Le Parlement du Guatemala a accepté jeudi la démission du président Otto Pérez, au moment même où il comparaissait au tribunal sur des soupçons de corruption, dans un climat de liesse populaire à trois jours des élections.
Les 116 députés présents (sur 158 au total) ont tous voté en faveur puis l'Assemblée a convoqué pour 14H00 (20H00 GMT) une session d'urgence au cours de laquelle le vice-président, Alejandro Maldonado, prêtera serment.
M. Maldonado, avocat et notaire de 79 ans, était jusqu'en mai l'un des cinq membres de la Cour constitutionnelle, avant d'être appelé à la vice-présidence pour remplacer Roxana Baldetti, démissionnaire puis placée en détention provisoire dans le cadre du même dossier que celui dans lequel est impliqué Otto Pérez.
Ce dernier est accusé par le parquet et une commission de l'ONU contre l'impunité (Cicig) d'avoir dirigé un système de corruption au sein des douanes via lequel des fonctionnaires touchaient des pots-de-vin pour exonérer de taxes certaines importations.
Le dirigeant conservateur, au pouvoir depuis 2012, est arrivé vers 08H45 (14H45 GMT) pour être entendu par le juge Miguel Angel Galvez, qui a émis mercredi soir un mandat d'arrêt contre lui, précipitant sa démission.
Portant un costume sombre et une cravate rouge, l'air préoccupé, l'ex-général de 64 ans a assuré sur une radio locale qu'il "affronter(ait) avec courage (la justice), car (il n'a) rien fait de mal".
Durant l'audience, il a paru gêné, baissant les yeux quand l'accusation a diffusé plusieurs enregistrements téléphoniques le mettant en cause.
Le parquet a d'ores et déjà annoncé qu'il demanderait son placement en détention provisoire.

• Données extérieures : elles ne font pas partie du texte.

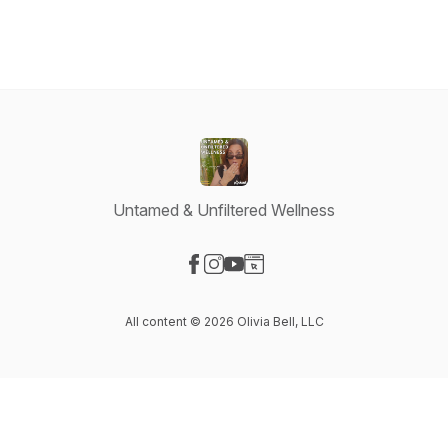
Untamed & Unfiltered Wellness
Visit our Facebook page
Visit our Instagram page
Visit our YouTube page
Visit our Website page
All content © 2026 Olivia Bell, LLC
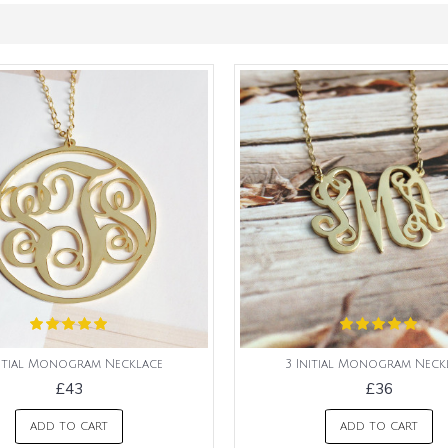
nitial Monogram Necklace
3 Initial Monogram Neck
£43
£36
ADD TO CART
ADD TO CART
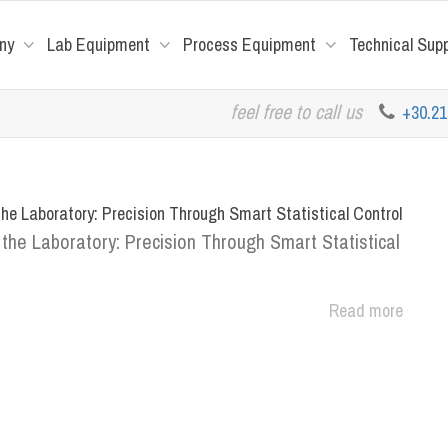
ny
Lab Equipment
Process Equipment
Technical Sup
feel free to call us
+30.2
he Laboratory: Precision Through Smart Statistical Control
the Laboratory: Precision Through Smart Statistical
Read more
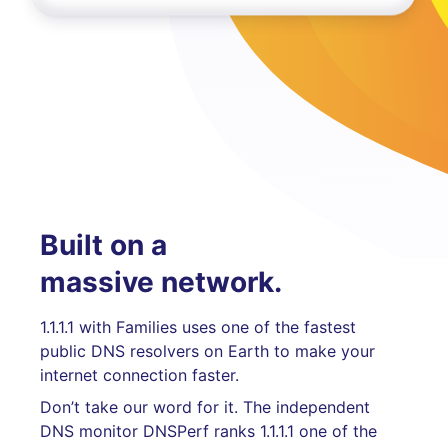
Built on a
massive network.
1.1.1.1 with Families uses one of the fastest
public DNS resolvers on Earth to make your
internet connection faster.
Don’t take our word for it. The independent
DNS monitor DNSPerf ranks 1.1.1.1 one of the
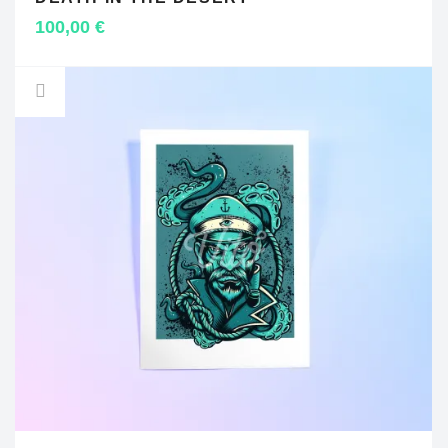
ADD TO CART
100,00
€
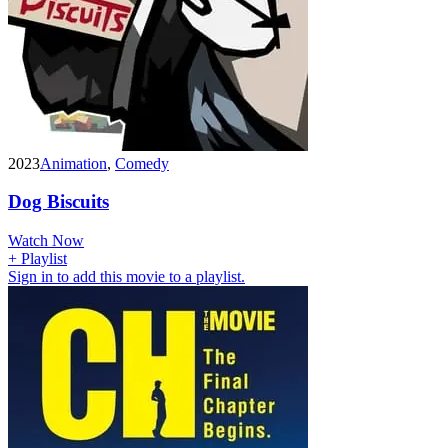
2023
Animation
,
Comedy
Dog Biscuits
Watch Now
+ Playlist
Sign in to add this movie to a playlist.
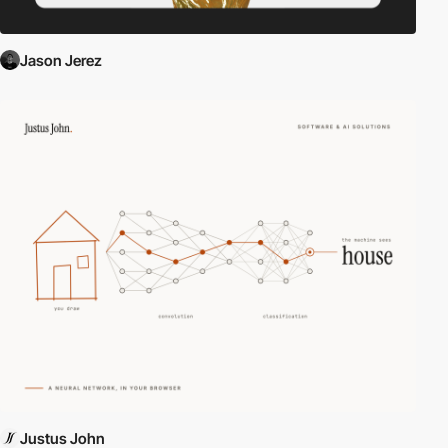
Jason Jerez
Justus John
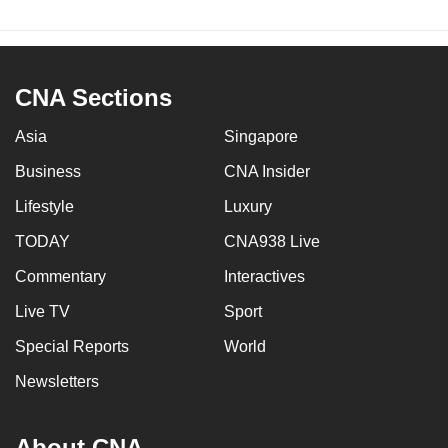
CNA Sections
Asia
Singapore
Business
CNA Insider
Lifestyle
Luxury
TODAY
CNA938 Live
Commentary
Interactives
Live TV
Sport
Special Reports
World
Newsletters
About CNA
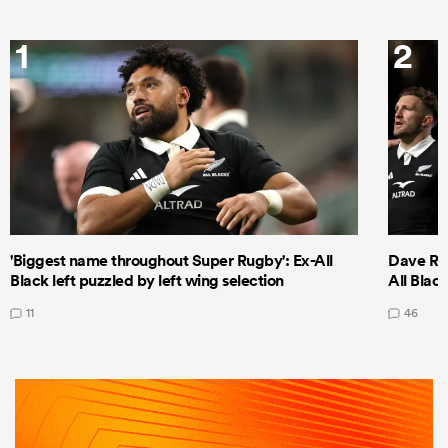
1
2
'Biggest name throughout Super Rugby': Ex-All
Dave Ren
Black left puzzled by left wing selection
All Blac
11
46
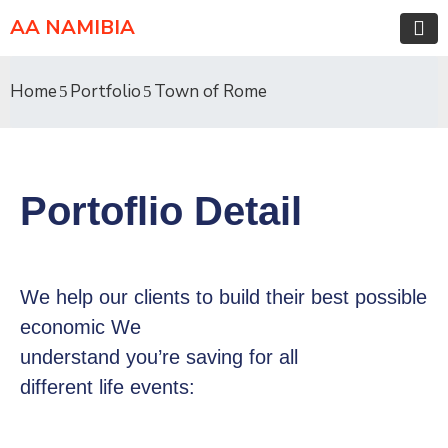
AA NAMIBIA
Home
Portfolio
Town of Rome
Portoflio Detail
We help our clients to build their best possible
economic We
understand you’re saving for all
different life events:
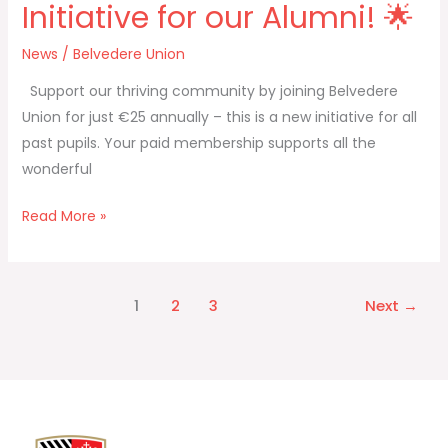
Initiative for our Alumni! 🌟
News
/
Belvedere Union
Support our thriving community by joining Belvedere
Union for just €25 annually – this is a new initiative for all
past pupils. Your paid membership supports all the
wonderful
Read More »
1
2
3
Next
→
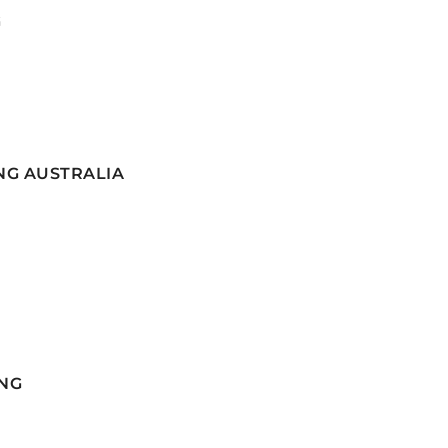
G
NG AUSTRALIA
NG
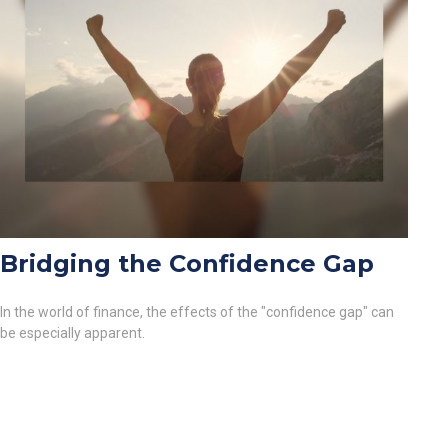
Bridging the Confidence Gap
In the world of finance, the effects of the "confidence gap" can
be especially apparent.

Le procureur Antonio Morales l'a accusé de "faire partie d'une bande criminelle qui opérait depuis mai 2014 avec l'objectif de voler l'Etat".
Il a estimé que le dirigeant a pu recevoir 3,7 millions de dollars en pots-de vin, tandis que Mme Baldetti est elle soupçonnée d'avoir touché 3,8 millions, notamment via des chèques libellés à son nom.
L'audition du président, deux jours après avoir été privé de son immunité par un vote du Parlement - mesure inédite dans l'histoire du Guatemala -, survient à trois jours seulement du premier tour des élections présidentielle, législatives et municipales de dimanche.
M. Pérez n'était pas candidat, la Constitution n'autorisant qu'un seul mandat.
Dès l'annonce, dans la nuit, de sa démission, des dizaines de Guatémaltèques ont accouru devant la Cour suprême, au son de sifflets et scandant "Otto, voleur, tu vas aller à Pavon", l'une des principales prisons du Guatemala.
- Un humoriste en tête des sondages -
Malgré les nombreux appels à la démission, Otto Pérez avait répété sans relâche, ces dernières semaines, qu'il ne quitterait pas son poste avant la fin de son mandat le 14 janvier prochain.
Il a finalement cédé à une mobilisation populaire sans précédent dans ce pays pauvre d'Amérique centrale, avec des manifestations pacifiques organisées chaque semaine depuis avril, quand le scandale a éclaté.
Les manifestants réclament le report du scrutin, souhaitant d'abord une vaste refonte du système politique pour le purger d'une corruption endémique.
Signe d'un renversement de situation, l'humoriste Jimmy Morales, candidat pour un parti de droite et sans expérience politique, est désormais en tête des intentions de vote à la présidentielle, selon un sondage publié jeudi.
A 46 ans, il est crédité de 25% des suffrages, dépassant Manuel Baldizon (droite, 22,9%), le favori jusqu'alors, et la sociale-démocrate Sandra Torres, ex-première dame, avec 18,4%, selon l'enquête effectuée quelques jours avant la démission du président.